▶ [SHORT PROBLEM]:
Pull out each line in the records below that contains the string "number". Letter case matters.

▶ [EXERCISE INPUT]:
---

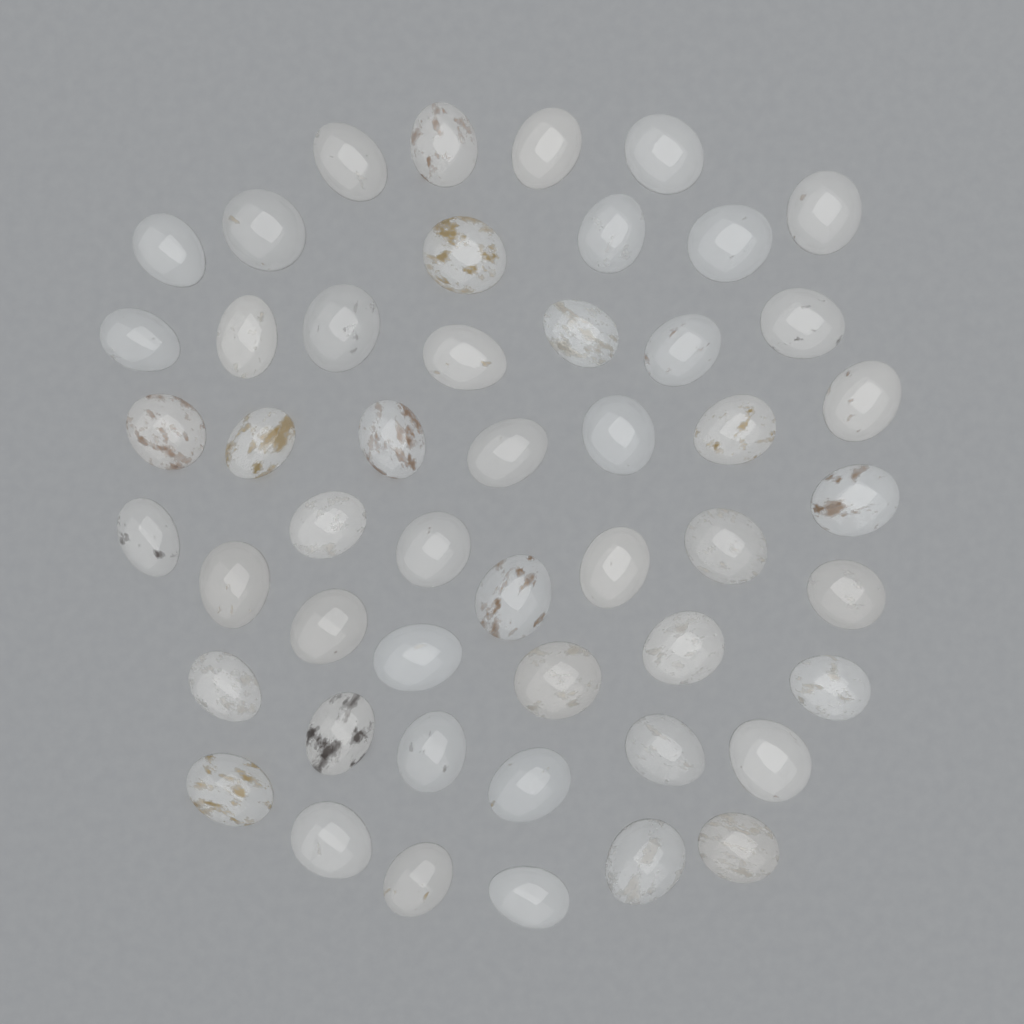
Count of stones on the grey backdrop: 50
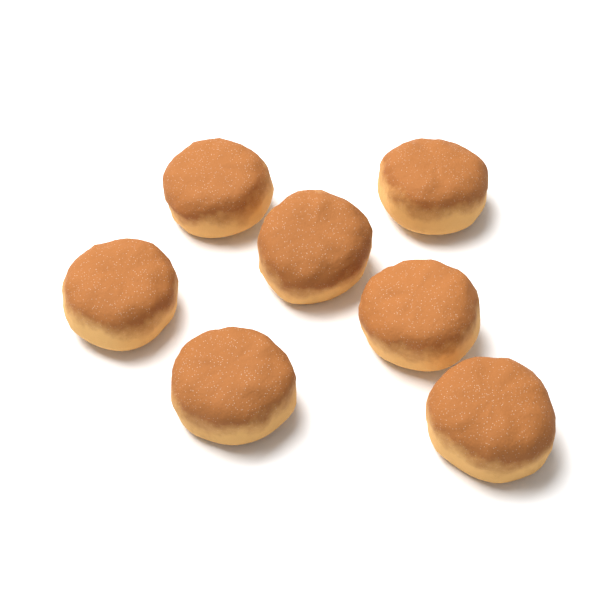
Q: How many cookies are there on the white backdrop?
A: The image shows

---

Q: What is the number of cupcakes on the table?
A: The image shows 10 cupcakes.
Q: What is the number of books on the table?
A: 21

---

▶ [SOLUTION TO THIS PROBLEM]:
Q: What is the number of cupcakes on the table?
Q: What is the number of books on the table?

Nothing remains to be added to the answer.